Die von den Vorarlberger Bezirkshauptmannschaften vor etwa einem Monat erlassenen Waldbrandverordnungen werden ab Samstag wieder aufgehoben. Die regelmäßigen Niederschläge der vergangenen Tage, die insgesamt deutlich tieferen Temperaturen, der morgendliche Tau sowie die weitere Wetterprognose hätten die Waldbrandgefahr landesweit deutlich reduziert, informierte Landesrat Christian Gantner (ÖVP) am Donnerstag – und lobte die Bevölkerung.
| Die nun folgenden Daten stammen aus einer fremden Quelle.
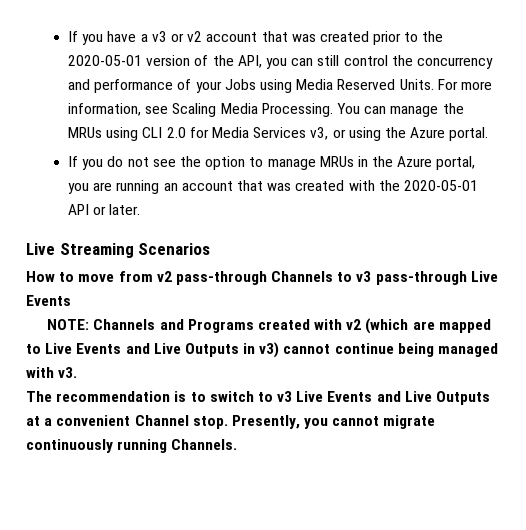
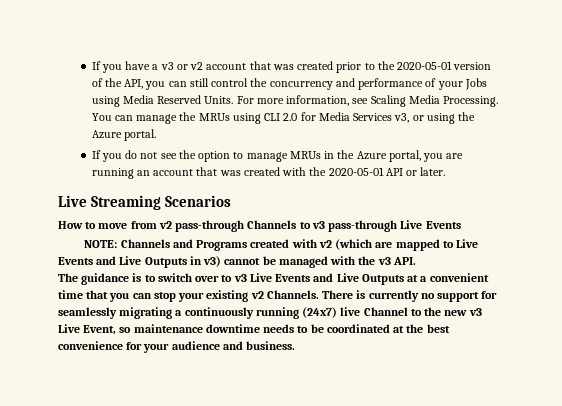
[334,343,499,357] [26,367,78,378] continue being managed with v3. -> [262,256,416,268] be managed with the v3 API.
[56,391,171,402] recommendation -> [81,273,130,285] guidance
(254, 396) none -> [195,275,220,282] over
[134,415,436,429] [26,439,238,453] Channel stop. Presently, you cannot migrate continuously running Channels. -> [58,290,498,302] [58,307,482,319] [58,324,450,335] [58,341,296,353] time that you can stop your existing v2 Channels. There is currently no support for seamlessly migrating a continuously running (24x7) live Channel to the new v3 Live Event, so maintenance downtime needs to be coordinated at the best convenience for your audience and business.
Weil am Donnerstag und am Freitag noch einmal die 30 Grad-Marke erreicht werde und zudem mit einer Föhnlage zu rechnen sei, blieben die Verordnungen an diesen beiden Tagen noch aufrecht. Sie untersagen das Entzünden von Feuer und das Rauchen in allen Waldgebieten Vorarlbergs sowie in deren Gefährdungsbereichen. Auch sogenannte Zweckfeuer, etwa das Verbrennen von Astmaterial auf Almflächen im Nahbereich des Waldes und das Verbrennen von Rinde und Ästen zum Zwecke der Borkenkäferbekämpfung sind vom Verbot umfasst.
„Die Bevölkerung hat in den vergangenen Wochen sehr umsichtig gehandelt und die Waldbrandverordnungen vorbildlich eingehalten“, bedankte sich Gantner. Das verantwortungsvolle Verhalten habe wesentlich dazu beigetragen, Vorarlbergs Wälder und Einsatzkräfte zu schützen.